Среди тех объектов, реконструкции которых правительство СССР уделяло особое внимание, был и Днепрогэс — жемчужина индустриализации времен первой пятилетки. В 1941 году Красная армия взорвала часть ее плотины, но зато в 1943 году сумела уберечь остатки, когда немцы хотели было ее добить. Советские разведчики перерезали провода, предотвратив детонацию. Сооружение плотины и гидроэлектростанции заново стало задачей номер один только что назначенного первым секретарем Запорожской области Брежнева. Приехав летом 1946 года в Запорожье, он увидел, что Днепрогэс и возведенные вокруг него заводы лежат в руинах. Позднее он вспоминал, какое это произвело на него впечатление: “Трава уже успела прорасти сквозь железо и щебень, издалека доносился вой одичавших собак, а вокруг были одни развалины да висели на ветвях обгоревших деревьев черные вороньи гнезда. Подобное пришлось мне видеть после Гражданской войны, но тогда пугало мертвое молчание заводов, теперь же они и вовсе были повержены в прах”.
Согласно докладу государственной комиссии, в городе не работали ни электростанции, ни водопровод. Разрушены были около 1000 многоквартирных домов, 74 школы, 5 кинотеатров, 2 института и 239 магазинов. Но Москва ждала от Леонида Ильича приведения в порядок не столько города, сколько Днепрогэса и “Запорожстали”. Он выполнил поставленную задачу в рекордные сроки. Гидроэлектростанция дала ток в марте 1947 года, первый стальной лист выпустили в сентябре. В ноябре того же 1947 года в знак поощрения Брежнева перевели в соседнюю Днепропетровскую область — один из главных промышленных регионов Украины. Он покинул Запорожье все еще в развалинах, хотя и с работавшими индустриальными гигантами. По такому сценарию поднимали из руин всю республику — прежде всего промышленность. Народ тем временем страдал и умирал.
В опубликованных в 1978 году воспоминаниях (общим тиражом около 15 миллионов экземпляров) Брежнев рассказывает о тяжелом времени для городов, но ни слова не говорит о селах. А их в 1946–1947 годах поразил голод столь же суровый, как тот, что следовал за коллективизацией. Погибло около миллиона человек. Особенно бедствовал юг Украины, включая Запорожскую и Днепропетровскую области, которыми руководил будущий генсек. Само собой, он хранил молчание об очередном преступлении советской власти против крестьян — ведь и сам занимал высокий пост. Однако другой партийный вождь, начальник Брежнева на то время, не смолчал. В вывезенных тайком за рубеж мемуарах, напечатанных в США в 1970 году и неизвестных его соотечественникам до конца 1980-х, Никита Хрущев не только рисует картину голода, но и показывает, как мало могло сделать руководство республики, чтобы помочь его жертвам. Решения, что становились смертным приговором для сотен тысяч украинцев, по-прежнему принимали только в Москве.
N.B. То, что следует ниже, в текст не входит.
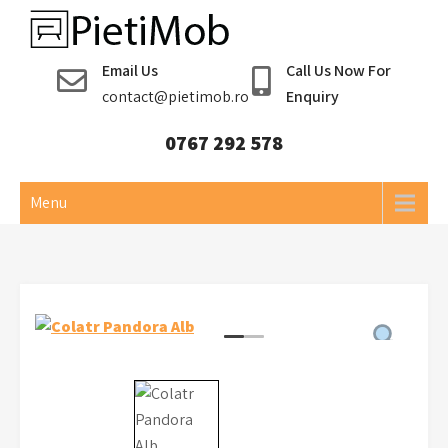
Skip
to
Pieti Mob
content
Email Us
Call Us Now For
contact@pietimob.ro
Enquiry
0767 292 578
Menu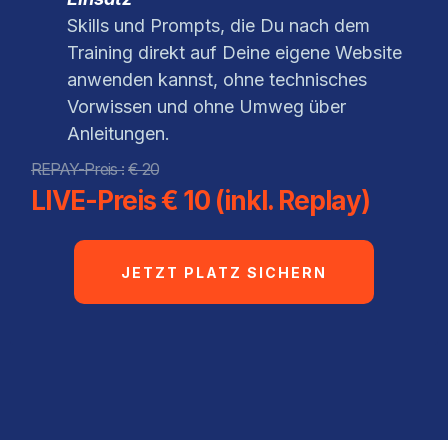
Skills und Prompts, die Du nach dem
Training direkt auf Deine eigene Website
anwenden kannst, ohne technisches
Vorwissen und ohne Umweg über
Anleitungen.
REPAY-Preis :
€ 20
LIVE-Preis € 10 (inkl. Replay)
JETZT PLATZ SICHERN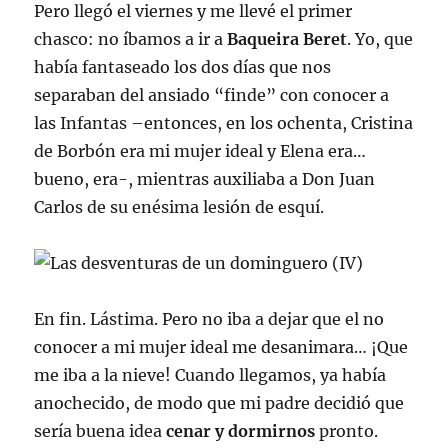
Pero llegó el viernes y me llevé el primer
chasco: no íbamos a ir a
Baqueira Beret
. Yo, que
había fantaseado los dos días que nos
separaban del ansiado “finde” con conocer a
las Infantas –entonces, en los ochenta, Cristina
de Borbón era mi mujer ideal y Elena era…
bueno, era-, mientras auxiliaba a Don Juan
Carlos de su enésima lesión de esquí.
En fin. Lástima. Pero no iba a dejar que el no
conocer a mi mujer ideal me desanimara… ¡Que
me iba a la nieve! Cuando llegamos, ya había
anochecido, de modo que mi padre decidió que
sería buena idea
cenar y dormirnos
pronto.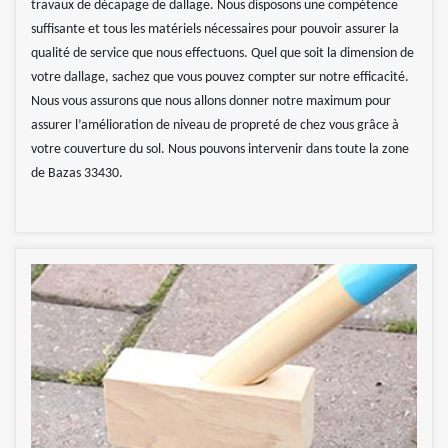
travaux de décapage de dallage. Nous disposons une compétence
suffisante et tous les matériels nécessaires pour pouvoir assurer la
qualité de service que nous effectuons. Quel que soit la dimension de
votre dallage, sachez que vous pouvez compter sur notre efficacité.
Nous vous assurons que nous allons donner notre maximum pour
assurer l’amélioration de niveau de propreté de chez vous grâce à
votre couverture du sol. Nous pouvons intervenir dans toute la zone
de Bazas 33430.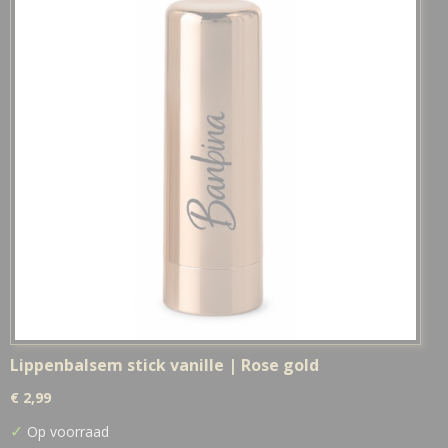
Lippenbalsem stick vanille | Rose gold
€ 2,99
✓
Op voorraad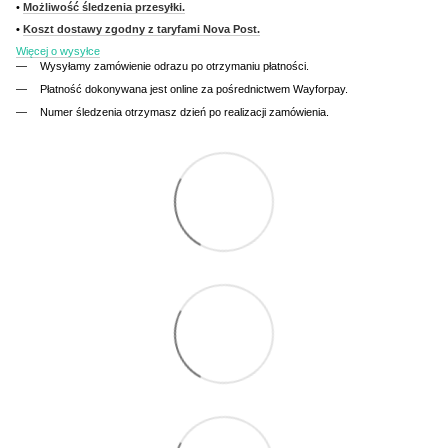
•
Możliwość śledzenia przesyłki.
•
Koszt dostawy zgodny z taryfami Nova Post.
Więcej o wysyłce
Wysyłamy zamówienie odrazu po otrzymaniu płatności.
Płatność dokonywana jest online za pośrednictwem Wayforpay.
Numer śledzenia otrzymasz dzień po realizacji zamówienia.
Хрущев вину за новый голод на Украине возложил на Сталина, как и за многое другое, что постигло страну в 1930–1940-е годы, — в этом случае с полным основанием. Летом 1946 года разразилась худшая за полвека засуха, но Кремль упорно требовал от украинских крестьян хлеба, невзирая на неурожай и оставленную войной разруху. В этот раз надо было прокормить не только тех, кто трудился на заводах и стройках, но и союзников в Восточной Европе. Сталин поддерживал новые коммунистические режимы на плаву поставками миллионов тонн зерна. Чтобы предотвратить очередную катастрофу, Хрущев обратился лично к генсеку — просил ввести хлебные карточки для села, такие же, как в городе. Ответа он не получил. Более того, пошли слухи о его украинском национализме — слишком уж ревностно оберегал он жителей республики. Хрущев попал в опалу диктатора и потерял свой партийный пост. Ему оставили только государственное управление. У руля КП(б)У вновь оказался Каганович, главный украинизатор 1920-х годов и один из тех, кто устроил Голодомор в начале 1930-х.